Spotify Withholds Regional Data from Nielsen Music/ MRC

By Variety Staff

LOS ANGELES (Variety.com) – Spotify, the world’s largest audio streaming service, has ceased reporting market-level (i.e. regional) data for U.S. streams to Nielsen Music/ MRC Data, the company that tracks sales, streams and radio airplay for the music industry and powers Billboard’s charts.

The change will not reduce Spotify’s impact on Billboard’s charts, which monitor national activity, but it will scramble the more granular regional data that Nielsen/MRC provides to its subscribers. Losing Spotify’s regional data will make Nielsen/MRC’s a less accurate guide for radio programmers and promotion executives, as well as those who use Nielsen’s regional data as a guide to map tours (whenever artists resume touring after the coronavirus lockdown).

Sony, Universal and Warner, the three major music companies, each receive zip-code-level data on their own releases, but rely on aggregators like Alpha Data/Buzz Angle (which is owned by Variety’s parent company, Penske Media) or Nielsen/MRC for market-level activity by their competitors’ recordings. The major labels get market-level data from all streaming providers, some to as many as five zip-code digits, others to three. (Nielsen/MRC subscription rates are confidential, but major labels have been known to pay more than $1 million per year, based on market share, anticipated number of users and other factors.)

A rep for Spotify confirmed that “we have removed Designated Market Area-level information from the Nielsen Music Connect tool, although we continue to provide information to be included in all charts that Nielsen creates. We continue to include our data as part of other sections of Nielsen’s Music Connect tool, with different levels of access based on rights ownership.”

Nielsen/MRC, which Nielsen sold to Billboard’s parent company late last year, informed its customers the change Spotify’s change in emails sent last week. Reached by Variety, a rep for the company did not immediately comment.

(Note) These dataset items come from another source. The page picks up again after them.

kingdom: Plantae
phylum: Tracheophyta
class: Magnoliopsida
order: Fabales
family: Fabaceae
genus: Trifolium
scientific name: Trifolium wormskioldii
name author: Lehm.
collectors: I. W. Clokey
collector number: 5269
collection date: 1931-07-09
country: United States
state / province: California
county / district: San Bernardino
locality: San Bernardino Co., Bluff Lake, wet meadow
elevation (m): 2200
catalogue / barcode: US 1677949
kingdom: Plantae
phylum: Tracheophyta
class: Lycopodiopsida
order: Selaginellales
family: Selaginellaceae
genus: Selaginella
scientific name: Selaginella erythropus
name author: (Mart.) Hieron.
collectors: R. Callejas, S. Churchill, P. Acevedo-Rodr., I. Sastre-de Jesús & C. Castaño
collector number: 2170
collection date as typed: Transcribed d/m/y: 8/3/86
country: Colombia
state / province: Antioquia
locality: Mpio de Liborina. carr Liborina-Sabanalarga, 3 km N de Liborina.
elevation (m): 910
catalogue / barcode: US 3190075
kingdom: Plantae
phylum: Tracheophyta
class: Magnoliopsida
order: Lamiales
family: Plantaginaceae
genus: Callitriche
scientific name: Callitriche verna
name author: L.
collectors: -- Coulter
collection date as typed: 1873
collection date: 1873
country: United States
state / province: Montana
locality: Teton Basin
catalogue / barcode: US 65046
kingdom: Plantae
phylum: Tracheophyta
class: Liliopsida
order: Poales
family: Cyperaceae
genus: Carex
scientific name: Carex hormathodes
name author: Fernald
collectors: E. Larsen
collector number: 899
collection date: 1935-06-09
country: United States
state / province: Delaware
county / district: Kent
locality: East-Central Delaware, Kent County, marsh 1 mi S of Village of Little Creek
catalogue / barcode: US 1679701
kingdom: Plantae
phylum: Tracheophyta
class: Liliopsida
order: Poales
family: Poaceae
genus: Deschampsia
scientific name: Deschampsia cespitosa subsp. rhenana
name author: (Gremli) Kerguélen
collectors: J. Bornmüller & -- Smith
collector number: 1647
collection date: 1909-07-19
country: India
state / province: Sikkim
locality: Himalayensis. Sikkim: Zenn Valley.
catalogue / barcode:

Industry sources tell Variety that the reason for the move was the inclusion of Spotify’s regional data in the Nielsen subscription; one analyst speculates that the change could be an attempt by Spotify to begin monetizing its recently launched Spotify for Artists platform. A rep for the company had no comment when asked about that speculation.

Some industry sources speculated that the change took place because Billboard added YouTube plays to the calculation of its Billboard 200 album chart at the start of this year. Billboard has included YouTube plays in its Hot 100 singles chart since 2013, but a lack of label consensus kept YouTube on the sidelines for the albums chart when it began to fold in streaming album-equivalents from Spotify and its competitors in 2014. YouTube’s plays of official videos were folded into Billboard’s album chart with the same formula that is applied to all streaming services: 1,250 plays from paid subscribers, or 3,750 plays from free tiers, equaling one album sale.